Menaklukkan "Hasrat Belanja" Jelang Lebaran, Cara Meniti Senyuman di Hari Idul Fitri
Lebaran sebentar lagi, belanja Apa?
Sebagai orangtua sekaligus Ayah dari 4 orang anak, menyimak pertanyaan yang menjadi tema samber hari ke-24 ini, sejujurnya membuat pikiranku semakin kusut. Hiks...
Secara psikologis, ketika pergerakan jumlah hari kurang dari satu minggu lagi menjelang lebaran, pertanyaan itu bisa berubah menjadi mimpi buruk yang betah magang di akhir-akhir Ramadan.
Di media massa, entah media elektronik, media cetak hingga media sosial. Tiada waktu, tanpa bujukan "hayuk berbelanja!".
Suguhan berbagai produk berseliweran! Memanjakan mata dengan tawaran harga yang menggiurkan. Membuat jiwa-jiwa konsumtif yang semula terpenjara, jadi meronta-ronta.
Mulai dari bahan bangunan, setidaknya cat rumah, pakaian, hingga makanan datang bertamu di kelopak mata.

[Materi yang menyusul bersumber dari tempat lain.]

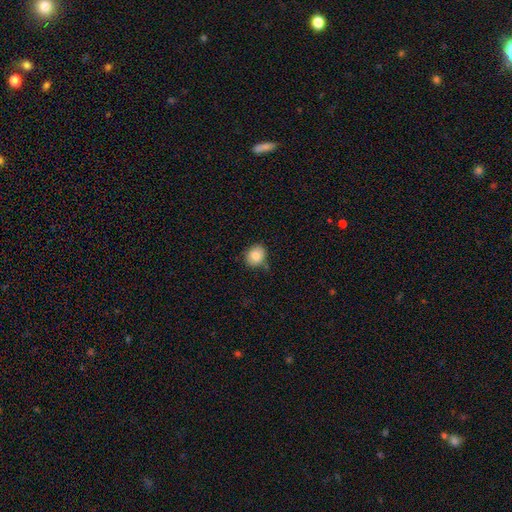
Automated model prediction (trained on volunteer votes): smooth 84%, star or artifact 9%, featured or disk 7%. Down the decision tree: how rounded — round (70%); merging — none (74%).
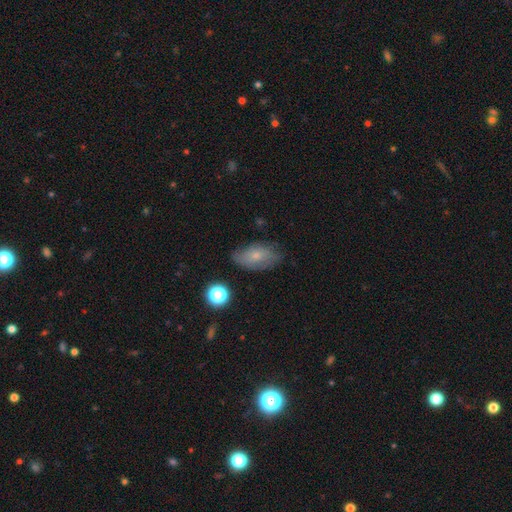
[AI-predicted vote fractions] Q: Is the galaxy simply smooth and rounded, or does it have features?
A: smooth — 63%.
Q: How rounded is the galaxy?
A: in between — 89%.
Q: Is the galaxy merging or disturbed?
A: none — 67%.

"Kalau ruang tamu diganti warna biru, keren, Yah!"
"Yah! Ada mukenah bagus. Harganya lumayan. Cocok untuk salat Id."
"Kita beli kue kering buatan Bude aja, Yah! Harganya lebih murah!"
Aih, terkadang aku berpikir. Coba aja, sesekali kita semua sepakat tak ada lebaran! Namun, itu sesuatu yang tak mungkin, ya?
Hematku, sesungguhnya bukan urusan berbelanja. Tapi kenapa pemilihan waktu berbelanja harus menjelang Ramadan, ketika semua hal tetiba menjadi sebuah kebutuhan?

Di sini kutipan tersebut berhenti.